This printed beautifully on Spoonflower's quilting weight cotton. Very pleased!
I'm glad you like the design, weavingmajor. I did do an insane amount of work coloring it. I had to withdraw the first version of the design because I discovered that resizing it overlapped the pixels, thus creating green. The problem ended up being a Photoshop image interpolation setting (bicubic) that had to be changed to "nearest neighbor" in order for the pixels to remain true and hard-edged. The second version works, with each pixel being true to the limited color palette. When I print the design on paper, the pixels are not overlapped, which was important to me. However, it never occurred to me that the thread count was 78 and four pixels will have to fit on each bit of thread! Oh my. The only scenario I considered was if a printing company had excess ink in the limited palette and wanted to get rid of it by using as much of it as possible. I realize that doesn't apply to fabric printers but the thought did amuse me. I have always been a huge fan of impressionism and pointillism in art. I've worked with watercolor and acrylic paints but never tackled any projects using those styles. With that in mind, I created my design using small bits of color, much like a tiny brush stroke or dot. If I had more time, I would have created more shadow with black and placed more white and yellow cast for sunlight to give it a proper "en plein air" touch. About the pixels, most of the design has color blocks that are five pixels wide, not one. Only some of the "green" sections are one pixel, most being color blocks of 5 yellow and 5 blue. Again, thank you for the comment. (Reposting this comment to correct the word "green" to "blue")
Posted about 6 years ago.
By the way, this particular version "Summer Flowers" is the one I withdrew from the contest. The version titled "Summer Flowers Contest Entry" is my contest entry.
it's truly a beautiful design and I can't imagine the amount of work you did to color it pixel by pixel.

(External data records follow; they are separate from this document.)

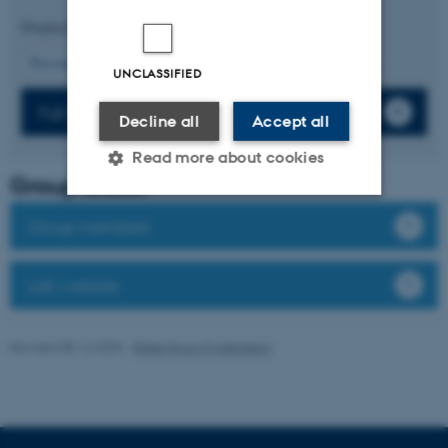
Displaying results
36 to 40
out of
443
8
Previous
4
5
6
7
9
10
11
12
13
Next
UNCLASSIFIED
Full list of publications
Decline all
Accept all
Read more about cookies
Group leader
Group members
Strictly necessary
Statistic
Targeting
Functionality
Lab website
Unclassified
Revised 08.12.2025
-
Rikke Ploug Frydenberg
These cookies make it
possible to use basic website
functionality, e.g. navigation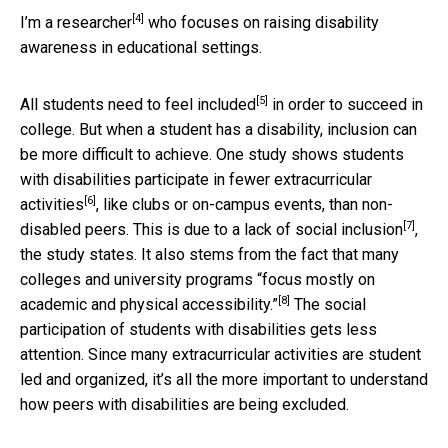
[4]
I’m a
researcher
who focuses on raising disability
awareness in educational settings.
[5]
All students
need to feel included
in order to succeed in
college. But when a student has a disability, inclusion can
be more difficult to achieve. One study shows students
with disabilities
participate in fewer extracurricular
[6]
activities
, like clubs or on-campus events, than non-
[7]
disabled peers. This is due to a
lack of social inclusion
,
the study states. It also stems from the fact that many
colleges and university programs
“focus mostly on
[8]
academic and physical accessibility.”
The social
participation of students with disabilities gets less
attention. Since many extracurricular activities are student
led and organized, it’s all the more important to understand
how peers with disabilities are being excluded.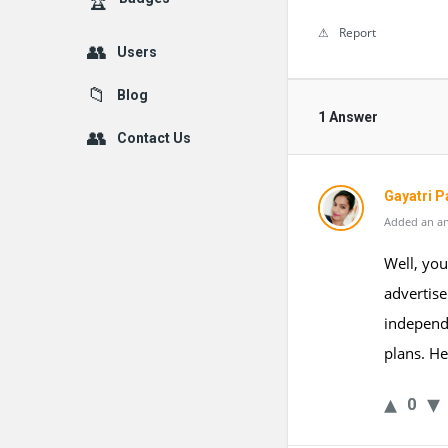
Report
Users
Blog
1 Answer
Contact Us
Gayatri P
Added an an
Well, yo
advertise
independ
plans. H
0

I confess it's also kind of hard for me to accept as a real entry in the contest - this optical mixing seems a lot like using transparency to create new colors, especially when I can't zoom in enough to verify that yes you really only did use those five colors! (Yeah, I trust you, it's just weird to not be able to see it.) It feels like it follows the letter of the law but not the spirit of the law. But I have to confess, if it is indeed a side-step, it's a very creative one and well implemented here!
I'm curious, too, whether the pixels will show up ON THE FABRIC itself! If the print is 150 dpi and the thread count is 78, that means you'll be putting about four pixels on each bit of thread that shows (2x2 pixels) - I wonder how that will look! When you get your fabric, please do upload a close-up photo of a bit of it - I'd love to see how well those itty-bitty pixels of yours print - whether the blue-and-yellow dots stay that way, or whether the ink mixes and becomes green!
still and all, contest aside, it's a wonderful design and even if I didn't know about how you colored it I'd say you did a great job with the colors - they look lovely and summery-breezy - and I really love your leaf trellis!
This file ended up with color errors so I withdrew it from the contest and uploaded a similar version more in keeping with the rules.